Part of my distraction and delay is that I have a group of co-workers in town for a database test which I'm also participating in. That means full days that start earlier than my usual, so I'm also way behind on my blog reading. I had the group over for dinner tonight and decided the chance at a new group of tasters for cake-of-the-week was not to be missed, so I scheduled my baking to have the cake for dessert.

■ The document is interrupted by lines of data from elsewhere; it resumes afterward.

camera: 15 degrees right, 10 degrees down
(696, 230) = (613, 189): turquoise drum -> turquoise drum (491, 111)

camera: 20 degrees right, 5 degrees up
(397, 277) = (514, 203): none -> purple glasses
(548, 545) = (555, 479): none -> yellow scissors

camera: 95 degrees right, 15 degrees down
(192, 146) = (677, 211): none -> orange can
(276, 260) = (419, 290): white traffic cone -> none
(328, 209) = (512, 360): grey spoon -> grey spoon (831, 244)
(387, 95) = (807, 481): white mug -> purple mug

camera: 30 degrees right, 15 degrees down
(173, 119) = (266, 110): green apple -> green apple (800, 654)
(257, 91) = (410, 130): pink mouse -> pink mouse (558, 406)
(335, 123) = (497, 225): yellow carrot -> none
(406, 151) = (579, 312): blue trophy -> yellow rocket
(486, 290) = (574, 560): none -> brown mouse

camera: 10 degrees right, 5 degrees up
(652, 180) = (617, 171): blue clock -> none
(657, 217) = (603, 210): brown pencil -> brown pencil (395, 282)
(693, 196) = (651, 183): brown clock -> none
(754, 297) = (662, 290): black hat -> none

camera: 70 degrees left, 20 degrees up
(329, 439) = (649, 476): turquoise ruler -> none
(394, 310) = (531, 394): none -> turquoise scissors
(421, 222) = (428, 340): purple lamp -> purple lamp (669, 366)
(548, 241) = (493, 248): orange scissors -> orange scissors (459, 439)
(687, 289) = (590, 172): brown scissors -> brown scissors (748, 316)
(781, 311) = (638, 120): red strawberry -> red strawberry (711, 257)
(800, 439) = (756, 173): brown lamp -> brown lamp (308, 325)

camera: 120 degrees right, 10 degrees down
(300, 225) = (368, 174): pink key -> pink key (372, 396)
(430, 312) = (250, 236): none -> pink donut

My last of the "cakes Marie has baked" is the Chocolate Raspberry Trifle, which she baked in June 2009. Lots of familiar components here, and it was pretty easy to spread the work over a number of days. The chocolate genoise is the recipe we baked this March. I made a half recipe in two 6" cake pans about 10 days ago, and froze the cakes. Monday I made the vanilla-bean rich crème anglaise (familiar from the pineapple pudding cakes and the silk meringue buttercream) and a raspberry syrup for brushing on the cake. Last night I stirred up the raspberry preserves, and started the assembly. Oh, on the search for a half-sized trifle dish: there are such things, but the only one I spotted was one with sides that curved out and in. Very pretty...but not ideal when you want to layer chocolate cake layers that fit tightly against the sides, so the trifle stays in fairly coherent zones. I ended up with a plastic canister that was slightly larger at the top than at the bottom, and the top was just barely bigger than my finished 6" cake layers. Perfect, if not so elegant as glass.
Assembly starts with scraping the crust off the cakes so the syrup will be absorbed, splitting them into 4 layers, and trimming to get that tight fit in the trifle dish. Then one side is spread with thinned raspberry preserves, and the first one goes into the dish, preserves-side down. (Messy, that. Actually, with my level of coordination, much of this was messy.) Then the top side of the cake is brushed with the syrup, and on goes a third of the crème anglaise. My crème anglaise was thin despite using the full amount of cornstarch in the recipe, and required no spreading with a spoon--it pooled evenly on its own. Next is a layer of raspberries, then the sequence repeats twice. The trifle then is ready for overnight in the fridge so all the flavors and components meld a little.
This morning before leaving for the office I whipped the cream, adding in the other lot of thinned raspberry preserves to get light pink whipped cream. I might have made it to the office on time if I hadn't dragged out the piping bad for a swirly topping...nah, traffic would have prevented that anyway, and the piped swirls were pretty. Another handful of raspberries on top, and then the whole thing went back in the fridge ready for the evening.
Tasting results: I didn't get many specific comments, though "this is really good" got repeated several times. Kim said the best part was the raspberry whipped cream topping--not a negative on the cake, I think, but a big thumbs up for the flavorful whipped cream. I sent a sample off next door to younger niece but will have to collect that comment later. For me, I like the dessert, and it was less trouble than I thought to put it all together. I'll keep it in mind for another party occasion.
i am really looking forward to this trifle, especially after seeing your photos and reading your post!
ReplyDeleteIt looks gorgeous! This is the first thing I saw when I opened Rose's book. I confess I am dreading making this thing.
ReplyDelete@Vicki: as you can see, I put it off until the last. It really wasn't as bad as I thought it would be, especially spreading the work over several days.
ReplyDeleteIt looks beautiful Nancy! That last photo looks especially yummy. I want to grab a spoon.
ReplyDeleteI'm wondering if this is harder/easier/the same as the St. Honore Trifle. What's your take on it?
@Jenn: Easier, for sure. The chocolate génoise avoids the extra steps of beure noisette or at least clarified butter, the custard is a simple one without gelatin and without whipped cream folded in. I didn't tackle the spun sugar, so I won't even attempt to add that in.
ReplyDeleteI'd like to try the spun sugar some day, but it just looked like a process guaranteed to cover my kitchen in sticky sugar bits. Reports from other HCBs didn't seem to find it so, though. Maybe someday!